Fotospaziergang bei Sonnenaufgang

Nachdem ich gestern Abend nach langer Zeit mal wieder mein Fahrrad auf Vordermann gebracht hatte, kam ich auf die glorreiche Idee, am frühen Ostersonntag mit Kamera und Stativ zur Lesum zu fahren. Die Lesum im Bremer Norden ist ein kleiner Nebenfluss der Weser, nicht weit von unserer Haustür entfernt. Somit hieß es nun Wecker stellen und noch ein paar Stunden schlafen.

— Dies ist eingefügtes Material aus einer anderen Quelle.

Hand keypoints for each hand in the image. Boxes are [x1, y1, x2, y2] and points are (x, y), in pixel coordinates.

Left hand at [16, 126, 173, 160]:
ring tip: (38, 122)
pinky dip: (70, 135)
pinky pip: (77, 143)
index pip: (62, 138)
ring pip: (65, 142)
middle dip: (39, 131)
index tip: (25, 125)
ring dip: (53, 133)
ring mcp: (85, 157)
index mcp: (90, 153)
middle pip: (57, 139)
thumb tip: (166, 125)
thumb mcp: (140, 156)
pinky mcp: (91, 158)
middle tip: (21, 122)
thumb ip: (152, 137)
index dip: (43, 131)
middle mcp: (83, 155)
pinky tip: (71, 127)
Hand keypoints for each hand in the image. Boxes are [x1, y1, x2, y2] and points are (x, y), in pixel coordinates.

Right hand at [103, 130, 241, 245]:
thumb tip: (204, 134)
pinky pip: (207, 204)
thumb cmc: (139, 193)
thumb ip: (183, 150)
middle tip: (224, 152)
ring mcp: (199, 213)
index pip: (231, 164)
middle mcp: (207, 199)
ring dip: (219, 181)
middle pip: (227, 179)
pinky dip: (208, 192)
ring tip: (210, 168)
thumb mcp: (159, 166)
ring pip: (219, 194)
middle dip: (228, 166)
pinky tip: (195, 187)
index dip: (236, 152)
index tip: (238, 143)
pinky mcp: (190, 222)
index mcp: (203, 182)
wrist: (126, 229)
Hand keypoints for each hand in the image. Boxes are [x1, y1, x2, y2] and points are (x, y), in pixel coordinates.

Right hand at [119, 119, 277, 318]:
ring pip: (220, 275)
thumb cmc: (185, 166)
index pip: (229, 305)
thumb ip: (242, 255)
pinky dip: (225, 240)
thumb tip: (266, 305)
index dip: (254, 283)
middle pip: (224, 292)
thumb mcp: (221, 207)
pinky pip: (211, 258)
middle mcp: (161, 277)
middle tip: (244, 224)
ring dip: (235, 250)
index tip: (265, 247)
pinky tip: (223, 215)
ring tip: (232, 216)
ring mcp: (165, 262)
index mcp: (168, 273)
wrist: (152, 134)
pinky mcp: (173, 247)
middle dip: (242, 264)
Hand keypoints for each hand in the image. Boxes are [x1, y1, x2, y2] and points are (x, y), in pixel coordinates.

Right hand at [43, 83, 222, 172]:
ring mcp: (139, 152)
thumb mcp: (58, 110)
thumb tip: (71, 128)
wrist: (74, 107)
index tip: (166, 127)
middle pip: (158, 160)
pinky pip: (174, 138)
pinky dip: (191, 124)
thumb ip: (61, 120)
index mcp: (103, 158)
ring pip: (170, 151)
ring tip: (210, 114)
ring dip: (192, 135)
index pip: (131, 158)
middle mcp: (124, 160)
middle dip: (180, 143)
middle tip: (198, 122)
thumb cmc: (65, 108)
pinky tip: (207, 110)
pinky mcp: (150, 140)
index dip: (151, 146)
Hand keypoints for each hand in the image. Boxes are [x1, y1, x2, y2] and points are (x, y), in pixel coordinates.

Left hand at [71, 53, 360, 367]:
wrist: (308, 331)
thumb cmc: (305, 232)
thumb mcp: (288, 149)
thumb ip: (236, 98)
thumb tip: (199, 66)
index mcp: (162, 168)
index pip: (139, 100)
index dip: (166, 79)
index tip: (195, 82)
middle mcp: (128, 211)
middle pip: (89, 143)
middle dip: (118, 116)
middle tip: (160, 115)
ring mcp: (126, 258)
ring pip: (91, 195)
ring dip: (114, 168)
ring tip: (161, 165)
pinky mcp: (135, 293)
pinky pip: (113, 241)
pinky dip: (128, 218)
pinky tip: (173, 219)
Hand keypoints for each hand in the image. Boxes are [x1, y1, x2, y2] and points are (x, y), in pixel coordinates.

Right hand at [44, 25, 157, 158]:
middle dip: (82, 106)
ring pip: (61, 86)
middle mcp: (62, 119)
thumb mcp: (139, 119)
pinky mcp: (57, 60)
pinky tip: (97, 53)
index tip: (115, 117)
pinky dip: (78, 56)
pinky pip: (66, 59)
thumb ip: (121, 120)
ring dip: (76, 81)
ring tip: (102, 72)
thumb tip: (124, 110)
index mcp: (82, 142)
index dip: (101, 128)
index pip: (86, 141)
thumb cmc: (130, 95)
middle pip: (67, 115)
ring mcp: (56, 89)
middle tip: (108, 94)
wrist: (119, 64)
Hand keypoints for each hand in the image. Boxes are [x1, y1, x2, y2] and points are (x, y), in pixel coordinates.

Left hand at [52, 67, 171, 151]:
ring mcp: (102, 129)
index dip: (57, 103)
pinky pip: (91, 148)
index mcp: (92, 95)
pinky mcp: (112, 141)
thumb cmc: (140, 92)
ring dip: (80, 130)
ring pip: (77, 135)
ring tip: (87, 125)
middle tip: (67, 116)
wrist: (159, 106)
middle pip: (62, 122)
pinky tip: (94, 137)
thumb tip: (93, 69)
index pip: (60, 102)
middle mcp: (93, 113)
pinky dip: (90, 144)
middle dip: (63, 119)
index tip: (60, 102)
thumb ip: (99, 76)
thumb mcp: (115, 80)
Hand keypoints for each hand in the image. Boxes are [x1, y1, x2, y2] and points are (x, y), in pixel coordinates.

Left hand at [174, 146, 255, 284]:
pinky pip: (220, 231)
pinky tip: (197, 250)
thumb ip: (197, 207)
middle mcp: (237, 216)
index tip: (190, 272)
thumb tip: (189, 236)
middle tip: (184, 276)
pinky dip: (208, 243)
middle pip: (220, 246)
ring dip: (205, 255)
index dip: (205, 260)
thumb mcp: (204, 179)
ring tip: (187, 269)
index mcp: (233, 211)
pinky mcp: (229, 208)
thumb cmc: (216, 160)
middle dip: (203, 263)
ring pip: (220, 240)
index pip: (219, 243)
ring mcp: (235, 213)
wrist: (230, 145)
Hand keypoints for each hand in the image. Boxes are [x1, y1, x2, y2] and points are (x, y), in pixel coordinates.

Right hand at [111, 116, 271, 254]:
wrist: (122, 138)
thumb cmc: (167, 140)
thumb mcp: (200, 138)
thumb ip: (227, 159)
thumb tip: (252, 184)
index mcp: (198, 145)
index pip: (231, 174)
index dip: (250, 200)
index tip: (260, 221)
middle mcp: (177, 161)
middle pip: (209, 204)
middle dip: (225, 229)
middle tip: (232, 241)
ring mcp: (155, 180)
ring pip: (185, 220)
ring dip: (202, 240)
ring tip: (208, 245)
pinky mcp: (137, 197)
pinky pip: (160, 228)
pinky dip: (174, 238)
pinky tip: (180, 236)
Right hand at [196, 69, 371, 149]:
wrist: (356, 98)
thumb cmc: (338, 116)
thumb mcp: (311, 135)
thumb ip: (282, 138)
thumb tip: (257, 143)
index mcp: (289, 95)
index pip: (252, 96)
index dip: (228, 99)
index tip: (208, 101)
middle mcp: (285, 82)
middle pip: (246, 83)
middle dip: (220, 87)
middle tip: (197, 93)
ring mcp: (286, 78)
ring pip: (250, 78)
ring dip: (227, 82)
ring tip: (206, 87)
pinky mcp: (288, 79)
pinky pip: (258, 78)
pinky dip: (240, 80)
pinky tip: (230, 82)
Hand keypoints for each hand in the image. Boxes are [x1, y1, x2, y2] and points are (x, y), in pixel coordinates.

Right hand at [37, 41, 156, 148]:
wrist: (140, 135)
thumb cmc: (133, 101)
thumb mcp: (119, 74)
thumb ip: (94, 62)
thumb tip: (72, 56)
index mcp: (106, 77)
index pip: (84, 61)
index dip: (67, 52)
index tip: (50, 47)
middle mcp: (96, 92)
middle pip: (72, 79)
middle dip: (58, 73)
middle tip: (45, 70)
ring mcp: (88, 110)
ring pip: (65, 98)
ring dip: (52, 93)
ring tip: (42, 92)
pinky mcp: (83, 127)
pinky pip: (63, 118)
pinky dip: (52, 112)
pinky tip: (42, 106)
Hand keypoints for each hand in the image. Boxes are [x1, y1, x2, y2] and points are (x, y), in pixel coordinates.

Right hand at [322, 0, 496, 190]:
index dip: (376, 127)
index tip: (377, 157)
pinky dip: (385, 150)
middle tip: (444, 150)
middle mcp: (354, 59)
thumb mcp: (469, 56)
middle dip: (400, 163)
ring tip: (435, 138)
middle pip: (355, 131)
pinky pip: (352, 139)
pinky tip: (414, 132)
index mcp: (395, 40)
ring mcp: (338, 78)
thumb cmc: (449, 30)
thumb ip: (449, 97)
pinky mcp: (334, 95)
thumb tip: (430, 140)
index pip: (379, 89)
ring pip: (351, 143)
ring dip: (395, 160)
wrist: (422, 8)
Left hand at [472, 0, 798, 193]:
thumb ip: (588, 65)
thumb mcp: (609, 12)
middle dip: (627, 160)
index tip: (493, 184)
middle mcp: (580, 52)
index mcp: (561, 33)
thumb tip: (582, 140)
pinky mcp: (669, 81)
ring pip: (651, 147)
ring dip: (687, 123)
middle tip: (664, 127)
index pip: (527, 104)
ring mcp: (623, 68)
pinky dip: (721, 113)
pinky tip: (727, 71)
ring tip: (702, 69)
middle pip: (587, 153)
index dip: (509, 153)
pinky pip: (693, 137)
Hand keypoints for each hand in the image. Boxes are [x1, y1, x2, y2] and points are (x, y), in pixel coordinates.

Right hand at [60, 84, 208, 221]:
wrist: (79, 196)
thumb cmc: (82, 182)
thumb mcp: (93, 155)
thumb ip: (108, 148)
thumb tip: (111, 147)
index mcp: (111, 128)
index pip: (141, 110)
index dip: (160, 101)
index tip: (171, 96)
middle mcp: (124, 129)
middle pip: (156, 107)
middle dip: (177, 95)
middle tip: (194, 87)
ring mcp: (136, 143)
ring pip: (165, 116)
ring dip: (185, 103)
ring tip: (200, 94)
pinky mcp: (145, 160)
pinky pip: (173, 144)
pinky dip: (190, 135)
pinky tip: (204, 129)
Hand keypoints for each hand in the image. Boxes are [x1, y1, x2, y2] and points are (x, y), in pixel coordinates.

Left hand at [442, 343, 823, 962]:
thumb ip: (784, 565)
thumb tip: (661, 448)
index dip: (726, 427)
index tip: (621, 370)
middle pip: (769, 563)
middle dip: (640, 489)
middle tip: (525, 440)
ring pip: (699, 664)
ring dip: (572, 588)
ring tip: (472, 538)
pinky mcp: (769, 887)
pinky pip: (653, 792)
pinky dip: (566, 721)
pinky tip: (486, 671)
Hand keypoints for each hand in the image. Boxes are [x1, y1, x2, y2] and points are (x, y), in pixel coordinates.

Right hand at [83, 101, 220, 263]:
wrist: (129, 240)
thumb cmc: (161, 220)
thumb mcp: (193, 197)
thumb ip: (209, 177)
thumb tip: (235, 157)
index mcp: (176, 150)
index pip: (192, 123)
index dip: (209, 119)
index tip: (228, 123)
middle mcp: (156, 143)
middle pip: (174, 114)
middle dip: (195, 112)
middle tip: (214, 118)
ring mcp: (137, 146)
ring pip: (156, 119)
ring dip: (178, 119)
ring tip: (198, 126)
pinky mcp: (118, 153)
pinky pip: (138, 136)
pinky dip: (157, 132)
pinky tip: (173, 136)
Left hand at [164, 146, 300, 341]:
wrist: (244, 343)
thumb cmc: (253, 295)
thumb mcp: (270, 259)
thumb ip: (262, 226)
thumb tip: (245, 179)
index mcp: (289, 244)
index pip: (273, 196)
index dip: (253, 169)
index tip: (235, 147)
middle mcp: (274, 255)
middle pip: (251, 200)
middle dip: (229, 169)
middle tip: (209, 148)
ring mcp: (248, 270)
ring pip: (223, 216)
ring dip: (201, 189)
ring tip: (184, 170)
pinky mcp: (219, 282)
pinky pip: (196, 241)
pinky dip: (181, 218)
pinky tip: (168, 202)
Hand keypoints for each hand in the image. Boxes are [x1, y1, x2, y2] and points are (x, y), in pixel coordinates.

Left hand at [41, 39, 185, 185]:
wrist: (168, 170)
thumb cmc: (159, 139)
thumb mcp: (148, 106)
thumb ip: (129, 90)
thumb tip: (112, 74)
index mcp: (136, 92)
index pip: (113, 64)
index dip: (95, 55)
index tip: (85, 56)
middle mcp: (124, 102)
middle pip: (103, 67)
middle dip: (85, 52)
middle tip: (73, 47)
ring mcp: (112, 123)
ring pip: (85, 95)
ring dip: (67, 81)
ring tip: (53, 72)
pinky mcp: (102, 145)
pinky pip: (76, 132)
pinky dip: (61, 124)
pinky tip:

Pünktlich um 5:19 Uhr (Warum auch immer ich diese Uhrzeit eingestellt habe) tutete nun das blöde Teil und ich verfluchte schon wieder den Moment, in dem ich gestern auf diese bescheuerte Idee kam. Und dabei hatte ich mich perfekt vorbereitet. Im Netz habe ich mich gestern noch schlau gemacht, um zu wissen, wann die Sonne heute aufgeht. Wenn man während des Sonnenauf- oder -untergangs fotografieren möchte, ist es immer ganz gut, wenn man die Zeit gut im Auge hat. Die Lichtstimmung wechselt in dieser Phase des Tages verdammt schnell und kann somit entscheidend dafür sein, wir ein rundum gelungenes Motiv festhalten können.

Ich packte als meine EOS 6D* ein, warf mir die Stativ-Tasche über die Schulter und düste runter ans Wasser. Gott sei Dank hatte ich noch schnell meine Handschuhe angezogen. Bei dem Nebel frisst sich die Kälte in jede Pore. Unter meinen Füßen knirrschte der Frost.

Zunächst fuhr ich zum Lesum-Sperrwerk. Dabei entstand auch gleich die erste Panorama-Aufnahme.

5 Lesum Pano- Fotograf Dennis Hayungs Panorama

Meine Fingerkuppen fröstelten vor sich hin. Und auch die Zehen machten sich langsam bemerkbar, hatte ich doch glatt nur Sneakers angezogen. Aber was tut man nicht alles, wenn man auf der Suche nach Foto-Motiven ist, die man tagsüber so in der Gestalt nicht zu Gesicht bekommt.

Auf der anderen Seite der Lesum, im Werderland, gings dann weiter. Der Nebel hing träge über dem Wasser und versperrte auch zu Land die Sicht auf den Radweg, der sich auf dem Deich die Lesum entlangschlängelt. An den Ankerplätzen schlummerten Yachten und kleine Motorboote vor sich hin. Ob sich die Gruppe Deichkind nach dem Boot benannte, dass dort auf seinen Einsatz wartete, ist nicht bekannt.

1 Lesum Pano2- Fotograf Dennis Hayungs

 

Mit der Zeit wurde die Kälte trotz aufgehender Sonne immer unerträglicher. Die Zehenspitzen wurden langsam taub und sehnten sich nach dem warmen Zuhause. Ich malte mir in Gedanken schon aus, wie ich gleich einen warmen duftenden Caro-Kaffee schlürfen würde. Doch ein paar Fotos sollten unbedingt noch gemacht werden. Um mich herum erwachten so langsam auch die Vögel aus ihrem Schlaf. Einen Eindruck davon bekommt Ihr hier:

 

1 Lesum Final - Fotograf Dennis Hayungs

Nach zwei Stunden war die Fototour endlich vorbei. Es hat sich auf jeden Fall gelohnt. Und ich trinke jetzt erst einmal meinen Caro-Kaffee und lasse die Füße auftauen. Merke: Zieht Euch bei morgendlichen Fotoausflügen ordnetliches Schuhwerk an!